Here’s how Trump’s BLS commissioner pick has criticized the BLS

“I am pleased to announce that I am nominating Highly Respected Economist
By Ramishah Maruf, Samantha Delouya, CNN
New York (CNN) — Hours before President Donald Trump fired former Bureau of Labor Statistics commissioner Erika McEntarfer this month, E.J. Antoni appeared on former White House strategist Steve Bannon’s podcast to discuss the BLS’ monthly jobs report, which showed much-lower-than-expected numbers for July and shockingly steep revisions for May and June.
Antoni called McEntarfer “incompetent” for failing to fix data collection and interpretation problems at the BLS that have led to major revisions in recent years. He agreed with Bannon on the solution: A MAGA Republican who “Trump knows and trusts” should be put into the position.
“We still haven’t gotten there,” Antoni said of a Trump loyalist running the BLS. “And I think that’s part of the reason why we continue to have all of these different data problems.”
On Monday, Antoni became that trusted ally when Trump nominated him to become the new commissioner for the BLS. It’s the latest example of Trump’s appointment of loyalists to otherwise nonpartisan or independent agencies. Some of those appointments have worked to radically reshape the institutions they were chosen to lead.
BLS, an independently operated agency within the Department of Labor, collects and publishes crucial data on jobs and inflation used by businesses, investors and governments. Antoni, an economist at the conservative think tank the Heritage Foundation and contributor to Project 2025, has been an outspoken critic of the way BLS collects that data.
“There are better ways to collect, process, and disseminate data—that is the task for the next BLS commissioner, and only consistent delivery of accurate data in a timely manner will rebuild the trust that has been lost over the last several years,” Antoni posted on X last week.
In particular, Antoni has criticized the BLS for failing to capture sufficient and prompt data in the post-pandemic era. By law, except in a handful of states and Puerto Rico, participation in the survey for the monthly jobs report is voluntary. But survey response rates have tumbled since Covid – from 60% in January 2020 to less than 43% for the April 2025 report.
Antoni has also echoed a frequent Trump criticism of the BLS, claiming that recent massive annual revisions – including a revision that showed 589,000 fewer jobs were created in 2024 than initially reported – gave former President Joe Biden favorable headlines each month that critics say he didn’t deserve.
“Under the Biden administration … we routinely got a great number – a blockbuster number – initially, and then in the subsequent months that number would be revised down, and then when it was time for an annual revision, the figures would be revised down further. In other words, millions of jobs that we thought we had, it turns out were never there in the first place,” Antoni said in July on “The Right Idea,” a Texas Publicly Policy Foundation podcast. “Of course, no one pays attention to the revisions months later, so it always is just that blockbuster headline and then quietly revising those numbers down.”
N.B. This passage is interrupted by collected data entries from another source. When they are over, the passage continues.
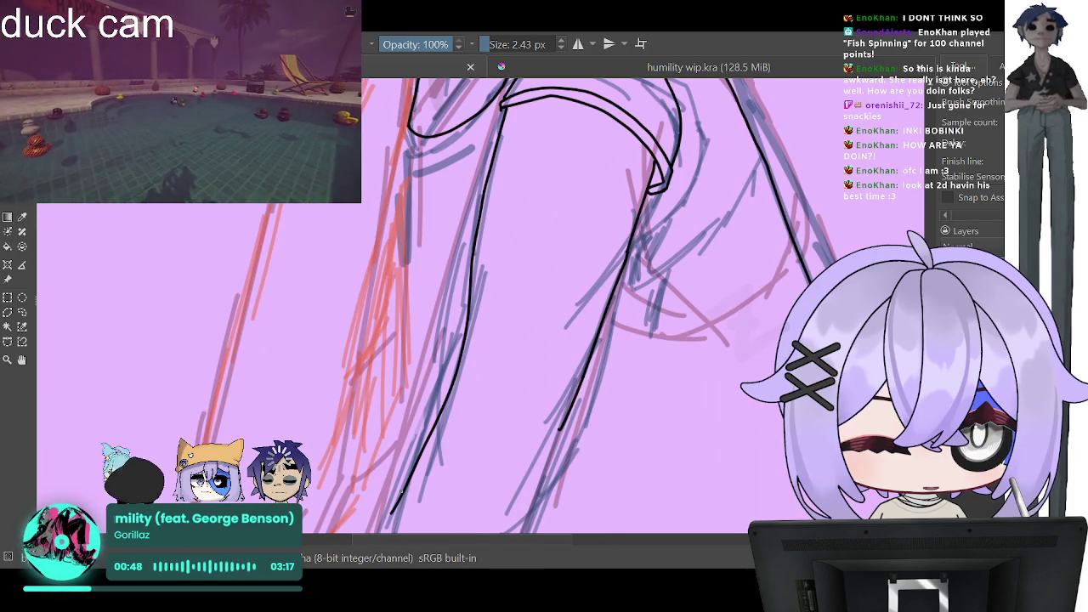
key(minus)
key(minus)
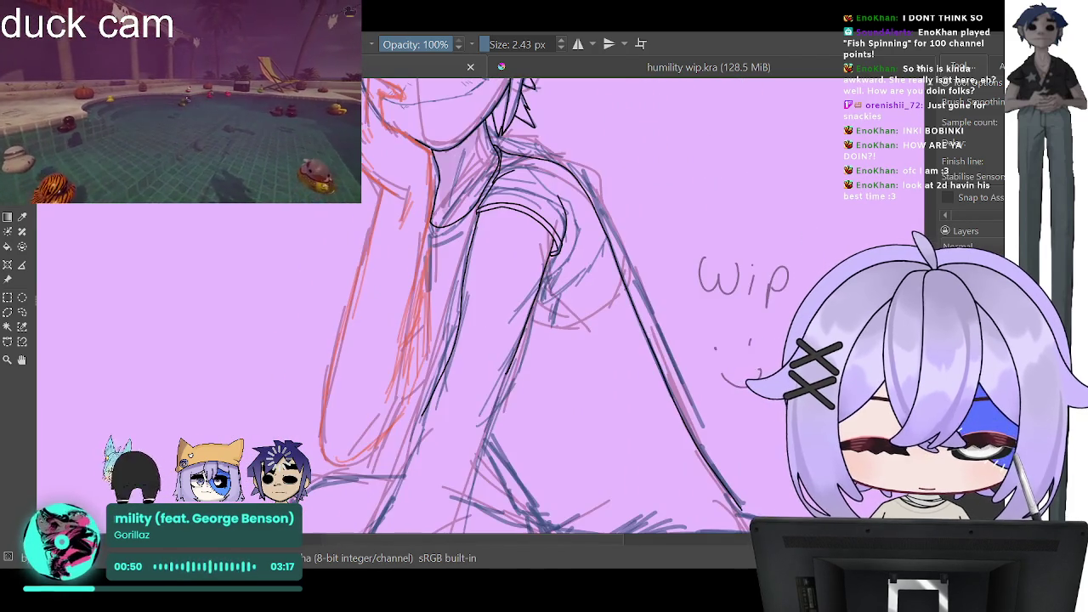
key(plus)
key(plus)
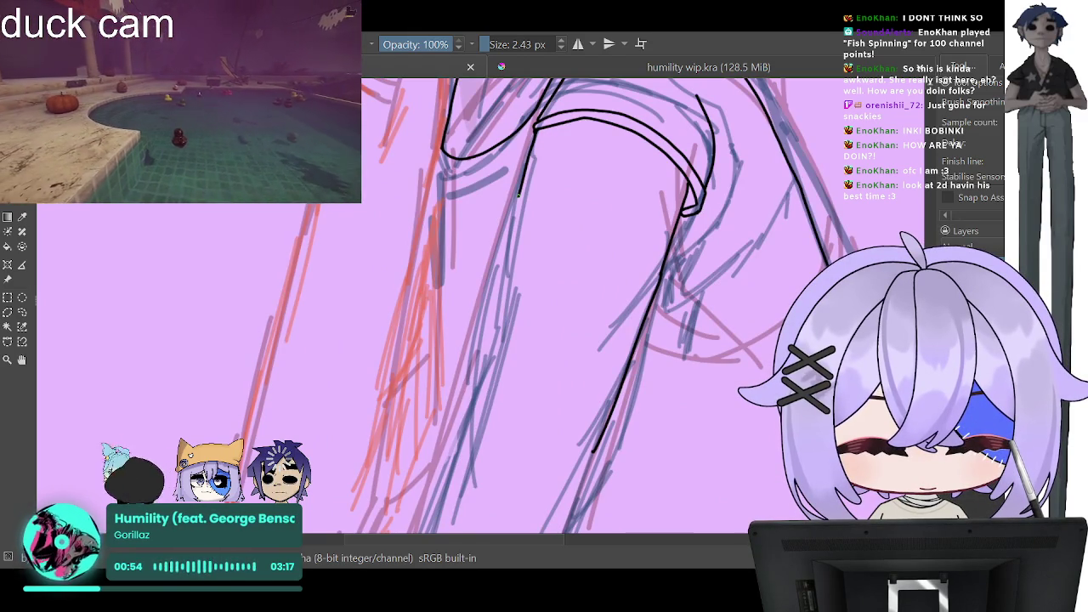
drag(508, 247, 497, 357)
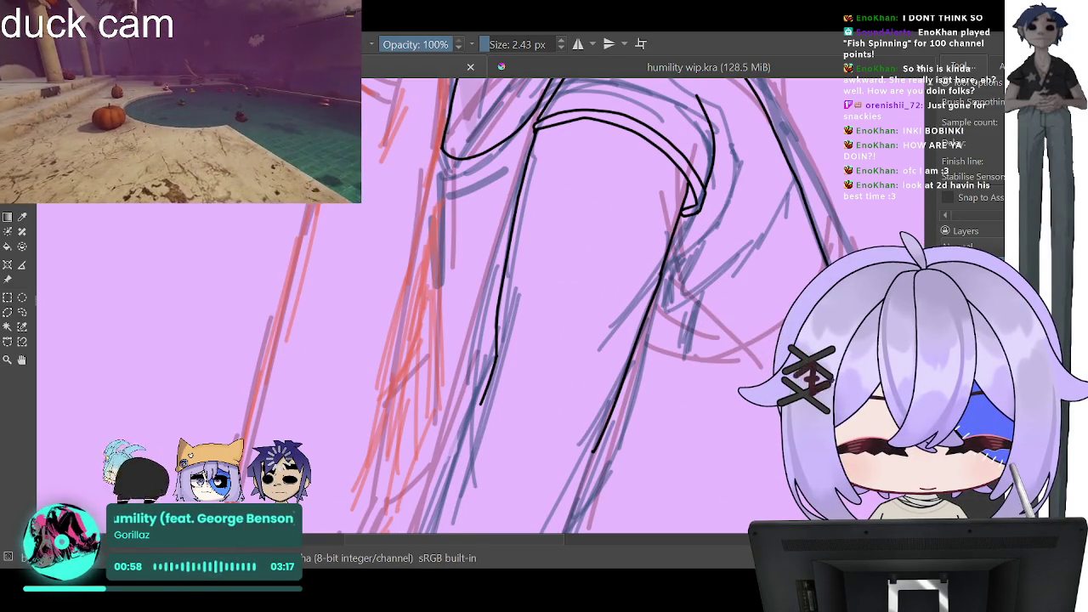
scroll(552, 306, down, 3)
scroll(552, 305, down, 2)
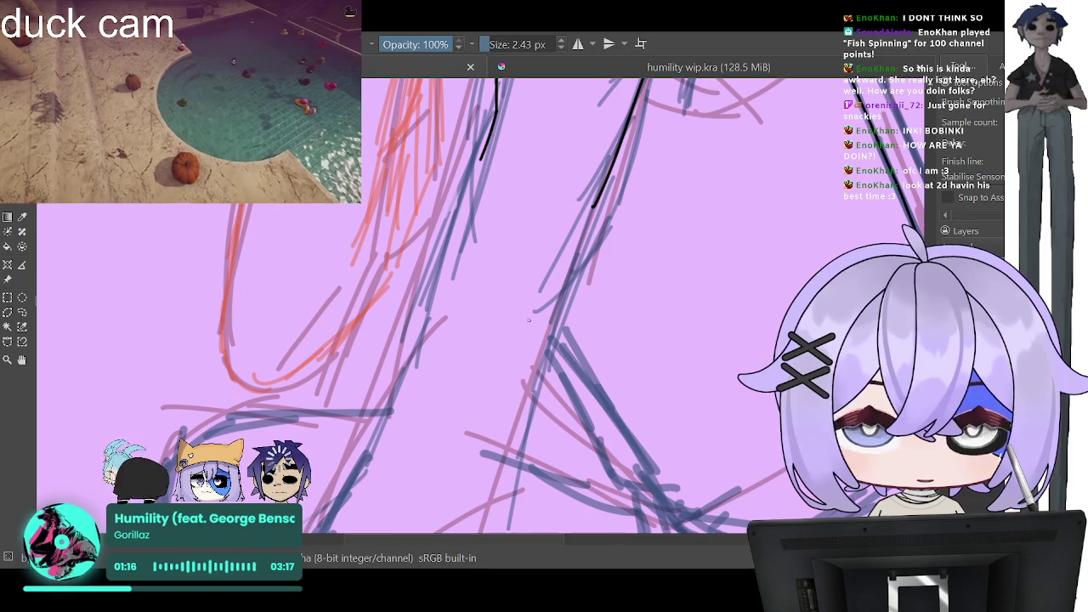
Step: Redraw the black line down the arm toward the thigh, undoing two stray strokes
scroll(535, 328, down, 3)
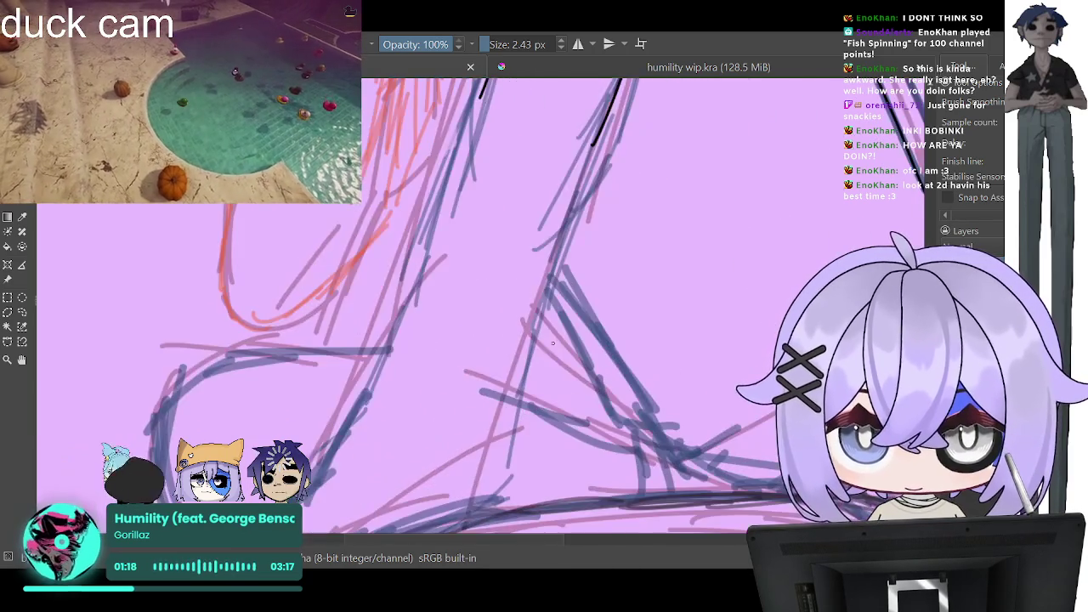
scroll(553, 343, up, 2)
scroll(569, 229, up, 2)
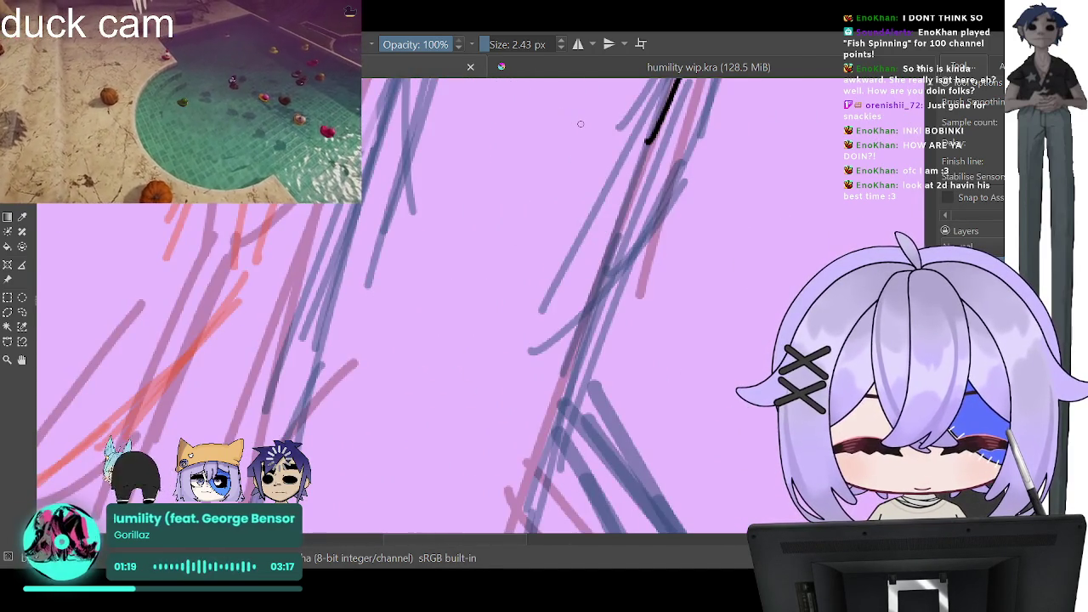
scroll(580, 124, down, 3)
scroll(553, 170, down, 3)
scroll(515, 216, up, 1)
That revision was not a record, as Trump has falsely claimed: A 902,000-job revision in 2009 was larger. The BLS said the difference between the initial and final annual revisions last year was due to information received in US tax returns.
Antoni called post-pandemic economic data “highly problematic.” The BLS has warned cuts issued by the Department of Government Efficiency have disrupted the data collection that feeds into the government’s reports. Yet Antoni has applauded the work by DOGE in cutting government jobs.
His criticisms of the BLS go back years. In a 2022 blog post, he called a methodology change for the BLS’ Consumer Price Index an “Orwellian trick” to mask higher inflation.
Antoni is a favorite of conservatives and makes frequent appearances on right-wing media outlets. In addition to his work at the Heritage Foundation and the Texas Public Policy Foundation, he is an opinion columnist for the Daily Caller and guest on Bannon’s show.
But Trump’s firing of McEntarfer and nominating of Antoni have been met with swift backlash from many economists, who worry about the credibility and non-partisan nature of the bureau. Trump accused McEntarfer – who was appointed by former President Joe Biden to the role of commissioner in 2023 and confirmed by a bipartisan Senate vote – of manipulating jobs data without offering any evidence.
“E.J. Antoni is completely unqualified to be BLS Commissioner. He is an extreme partisan and does not have any relevant expertise. He would be a break from decades of nonpartisan technocrats,” economist Jason Furman posted on X.
Another economist, Justin Wolfers, called Antoni “disastrously terrible” and wrote that he has “few credentials beyond a long history of misrepresenting or misunderstanding basic economic statistics.”
CNN has reached out to Antoni for comment.